The U.S. Supreme Court on June 3 sided with a police officer who accessed a license plate database via “improper purpose” and ruled that he can’t be charged under federal law.
In a 6–3 majority opinion written by Justice Amy Coney Barrett, the nation’s highest court held that Georgia officer Nathan Van Buren didn’t violate U.S. cybercrime law when he searched a license plate database for non-law-enforcement reasons. Van Buren had appealed a conviction under the Computer Fraud and Abuse Act after a lower court upheld a jury verdict against him.
Justices Clarence Thomas, Samuel Alito, and John Roberts dissented from the ruling.
Former President Donald Trump’s three appointees to the court—Barrett, Brett Kavanaugh, and Neil Gorsuch—were joined by the three liberal justices—Elena Kagan, Sonya Sotomayor, and Stephen Breyer—in the ruling.

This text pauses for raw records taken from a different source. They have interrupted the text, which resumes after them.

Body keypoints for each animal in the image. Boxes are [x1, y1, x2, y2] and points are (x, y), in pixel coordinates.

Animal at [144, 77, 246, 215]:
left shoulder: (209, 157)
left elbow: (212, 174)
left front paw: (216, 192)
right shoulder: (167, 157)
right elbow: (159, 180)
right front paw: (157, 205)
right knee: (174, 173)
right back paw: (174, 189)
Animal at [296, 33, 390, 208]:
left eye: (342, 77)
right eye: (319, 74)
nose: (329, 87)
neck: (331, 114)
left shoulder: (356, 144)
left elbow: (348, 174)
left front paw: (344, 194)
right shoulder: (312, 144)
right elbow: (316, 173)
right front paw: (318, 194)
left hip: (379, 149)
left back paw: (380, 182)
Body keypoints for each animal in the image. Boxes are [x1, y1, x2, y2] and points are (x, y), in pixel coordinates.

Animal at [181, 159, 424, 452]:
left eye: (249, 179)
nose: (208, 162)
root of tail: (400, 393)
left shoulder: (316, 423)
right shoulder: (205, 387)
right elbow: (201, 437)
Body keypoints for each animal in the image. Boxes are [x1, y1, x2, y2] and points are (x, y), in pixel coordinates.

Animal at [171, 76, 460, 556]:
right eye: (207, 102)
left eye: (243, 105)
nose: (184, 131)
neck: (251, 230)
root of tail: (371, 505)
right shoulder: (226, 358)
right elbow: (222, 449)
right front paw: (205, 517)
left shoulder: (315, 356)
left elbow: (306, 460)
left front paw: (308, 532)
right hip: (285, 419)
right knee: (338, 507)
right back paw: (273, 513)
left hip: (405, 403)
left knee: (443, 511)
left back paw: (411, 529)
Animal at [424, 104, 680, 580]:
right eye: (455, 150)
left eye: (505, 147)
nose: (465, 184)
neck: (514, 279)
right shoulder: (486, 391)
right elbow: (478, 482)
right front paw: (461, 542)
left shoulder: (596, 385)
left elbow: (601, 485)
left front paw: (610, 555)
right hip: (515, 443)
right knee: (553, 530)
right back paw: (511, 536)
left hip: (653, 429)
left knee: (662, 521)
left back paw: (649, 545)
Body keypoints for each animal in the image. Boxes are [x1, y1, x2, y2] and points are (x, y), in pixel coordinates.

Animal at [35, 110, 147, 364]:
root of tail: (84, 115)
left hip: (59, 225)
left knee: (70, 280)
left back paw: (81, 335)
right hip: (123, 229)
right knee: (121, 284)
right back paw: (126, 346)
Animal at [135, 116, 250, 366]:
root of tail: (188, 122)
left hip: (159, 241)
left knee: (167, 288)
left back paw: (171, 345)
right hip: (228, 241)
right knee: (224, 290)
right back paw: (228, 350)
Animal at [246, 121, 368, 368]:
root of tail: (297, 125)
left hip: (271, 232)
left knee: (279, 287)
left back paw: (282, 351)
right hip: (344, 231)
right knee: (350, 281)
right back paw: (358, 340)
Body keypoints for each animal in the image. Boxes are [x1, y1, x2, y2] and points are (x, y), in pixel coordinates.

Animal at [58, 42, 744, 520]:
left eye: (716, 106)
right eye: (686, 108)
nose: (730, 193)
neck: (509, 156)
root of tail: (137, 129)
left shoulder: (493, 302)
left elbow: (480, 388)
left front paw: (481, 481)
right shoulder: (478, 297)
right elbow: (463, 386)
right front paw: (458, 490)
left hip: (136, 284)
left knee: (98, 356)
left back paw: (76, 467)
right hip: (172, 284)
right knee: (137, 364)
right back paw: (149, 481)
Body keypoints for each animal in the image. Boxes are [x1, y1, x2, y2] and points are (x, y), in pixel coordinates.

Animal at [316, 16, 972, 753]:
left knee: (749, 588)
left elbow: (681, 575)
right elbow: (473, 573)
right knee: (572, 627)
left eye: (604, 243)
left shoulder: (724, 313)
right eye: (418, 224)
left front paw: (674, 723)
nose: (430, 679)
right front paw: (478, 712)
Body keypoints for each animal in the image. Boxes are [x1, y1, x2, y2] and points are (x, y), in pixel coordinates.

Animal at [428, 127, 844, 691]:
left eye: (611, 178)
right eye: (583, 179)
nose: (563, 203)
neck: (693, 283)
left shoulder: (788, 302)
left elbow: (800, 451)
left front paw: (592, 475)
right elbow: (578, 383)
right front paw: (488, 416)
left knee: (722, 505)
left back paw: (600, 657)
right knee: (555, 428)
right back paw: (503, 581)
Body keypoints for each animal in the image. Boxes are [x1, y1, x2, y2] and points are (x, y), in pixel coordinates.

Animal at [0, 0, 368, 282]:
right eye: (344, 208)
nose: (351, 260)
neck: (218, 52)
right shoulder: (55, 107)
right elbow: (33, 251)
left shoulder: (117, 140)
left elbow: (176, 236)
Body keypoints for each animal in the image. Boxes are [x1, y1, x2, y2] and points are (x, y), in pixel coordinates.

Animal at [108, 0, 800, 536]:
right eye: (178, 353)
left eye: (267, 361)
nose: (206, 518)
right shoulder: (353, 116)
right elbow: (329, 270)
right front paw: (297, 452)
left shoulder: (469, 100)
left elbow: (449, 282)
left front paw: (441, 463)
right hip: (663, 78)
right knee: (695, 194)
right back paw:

“It is understandable to be uncomfortable with so much conduct being criminalized,” Thomas wrote in his dissent, “but that discomfort does not give us authority to alter statutes.
“In the end, the Act may or may not cover a wide array of conduct because of changes in technology that have occurred since 1984,” Thomas wrote. “But the text makes one thing clear: Using a police database to obtain information in circumstances where that use is expressly forbidden is a crime. I respectfully dissent.”
The dispute centered on a 1986 U.S. law meant to target hacking and related computer crimes. The law prohibits accessing a computer without authorization and also exceeding authorized access.
In the case, Van Buren had asked a local man, Andrew Albo, for money due to financial hardships. Albo then told law enforcement officials, before the FBI carried out a sting operation in which Albo offered to pay money to Van Buren to run a license plate search via an official police database. For that, he paid Van Buren $6,000.
In 2017, a federal grand jury convicted the former officer of violating the computer fraud law and on a separate charge of honest services fraud. Two years later, the Atlanta-based 11th U.S. Circuit Court of Appeals upheld the computer fraud charge but ordered a new trial on the honest services charge.